The models achieved high F1-scores (around 0.98-0.99), indicating good performance on the NER task for Amharic e-commerce data.

## 8. Best Model Selection
Based on the evaluated F1-scores, `"distilbert-base-multilingual-cased"` achieved a slightly higher F1-score (0.9917) compared to `"xlm-roberta-base"` (0.9895). Therefore, `"distilbert-base-multilingual-cased"` was selected as the best-performing model.

## 9. Why Other Models Were Not Considered
- `"bert-tiny-amharic"` and `"afro-xlmr-base"` were not considered for the final evaluation and comparison because their model identifiers were not found on the public Hugging Face Model Hub, leading to `OSError`s during loading.

## 10. Conclusion and Lessons Learned
We have successfully built and fine-tuned transformer models for Amharic e-commerce Named Entity Recognition, achieving promising results with an F1-score of over 0.99 for the best model.

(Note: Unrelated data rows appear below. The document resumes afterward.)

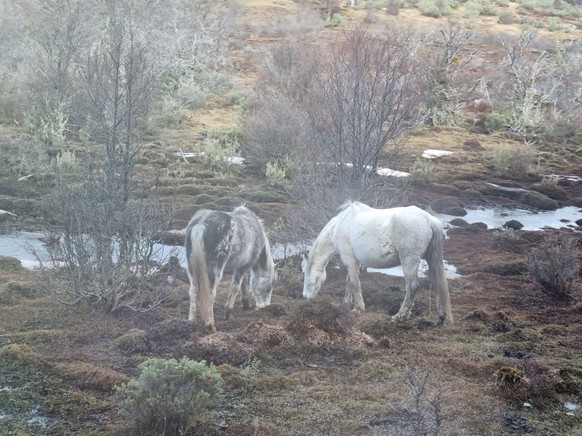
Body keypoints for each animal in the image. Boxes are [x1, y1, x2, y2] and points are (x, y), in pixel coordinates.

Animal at [304, 201, 454, 324]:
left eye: (305, 274)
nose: (305, 297)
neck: (341, 224)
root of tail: (429, 219)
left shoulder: (349, 260)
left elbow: (354, 283)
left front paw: (358, 308)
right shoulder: (354, 262)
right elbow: (349, 282)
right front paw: (346, 303)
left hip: (409, 260)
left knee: (412, 287)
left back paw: (400, 316)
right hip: (430, 258)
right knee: (438, 283)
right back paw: (441, 317)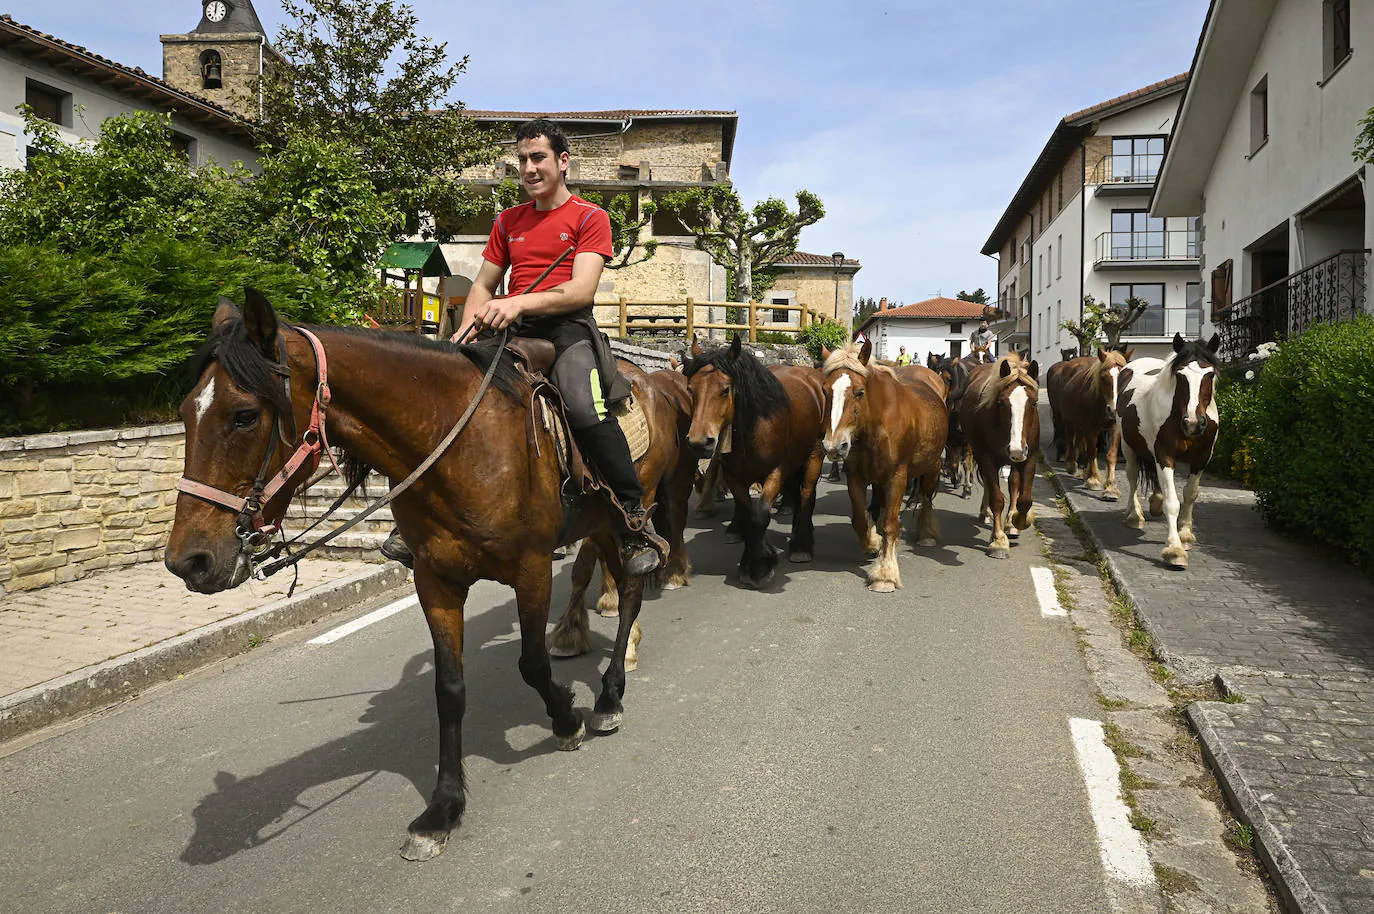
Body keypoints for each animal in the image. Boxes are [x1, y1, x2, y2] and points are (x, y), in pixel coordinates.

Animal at [681, 333, 818, 585]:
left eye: (725, 390)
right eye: (690, 389)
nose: (699, 443)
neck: (753, 425)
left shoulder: (775, 472)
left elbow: (760, 515)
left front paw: (759, 566)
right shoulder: (734, 476)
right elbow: (747, 512)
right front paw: (752, 558)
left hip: (814, 454)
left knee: (806, 493)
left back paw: (801, 544)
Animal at [818, 342, 950, 591]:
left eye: (859, 392)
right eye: (825, 391)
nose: (834, 446)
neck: (876, 425)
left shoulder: (897, 477)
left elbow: (891, 523)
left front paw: (885, 575)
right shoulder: (855, 476)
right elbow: (860, 520)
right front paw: (873, 542)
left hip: (932, 465)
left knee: (927, 498)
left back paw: (926, 534)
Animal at [1044, 346, 1132, 500]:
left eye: (1126, 378)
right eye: (1103, 378)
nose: (1114, 409)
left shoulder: (1114, 427)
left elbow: (1111, 455)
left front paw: (1111, 488)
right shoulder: (1090, 427)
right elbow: (1092, 451)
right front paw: (1093, 479)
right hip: (1067, 418)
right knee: (1071, 439)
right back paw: (1071, 464)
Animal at [1115, 331, 1225, 566]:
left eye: (1209, 375)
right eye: (1181, 375)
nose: (1193, 422)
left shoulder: (1202, 457)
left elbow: (1190, 494)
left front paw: (1185, 535)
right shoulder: (1164, 455)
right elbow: (1172, 501)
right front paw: (1174, 550)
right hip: (1128, 446)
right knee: (1132, 476)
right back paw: (1134, 515)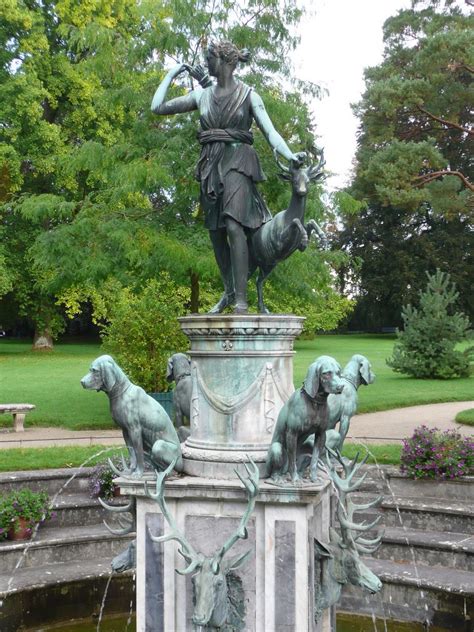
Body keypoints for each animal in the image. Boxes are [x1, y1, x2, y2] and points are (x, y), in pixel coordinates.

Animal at [264, 356, 342, 484]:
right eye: (326, 373)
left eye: (338, 372)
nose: (341, 387)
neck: (315, 403)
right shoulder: (292, 433)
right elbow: (292, 462)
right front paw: (295, 479)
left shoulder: (321, 434)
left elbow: (314, 460)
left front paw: (314, 478)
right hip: (276, 449)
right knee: (277, 469)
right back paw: (279, 478)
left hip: (307, 449)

The debugging process highlighted the critical importance of:
-   **Data Pipeline Integrity:** Ensuring the correct loading, parsing, and processing of data is fundamental. Errors early in the pipeline can cascade and prevent models from learning effectively.
-   **Careful Inspection of Intermediate Outputs:** Debugging by inspecting the output of functions and data structures at different stages of the pipeline was essential in identifying where the labels were being lost.
-   **Understanding Library Behavior:** Recognizing how functions like `dataset.map` and metrics calculations in `seqeval` interact with data formats and filtering was key to resolving the issues.

The achieved performance demonstrates the potential of fine-tuning multilingual models for NER in low-resource languages like Amharic, provided the data preparation is handled correctly.

Possible next steps include:
-   **Error Analysis:** Investigate specific examples where the model made incorrect predictions to understand common errors and areas for improvement.
-   **Hyperparameter Optimization:** Further tune hyperparameters for the best model to potentially achieve even higher performance.
-   **Exploring Other Models:** If possible, revisit or explore other models, including those specifically pre-trained on Amharic, if available.
-   **Deployment:** Prepare the best model for inference on new, unseen Amharic e-commerce text.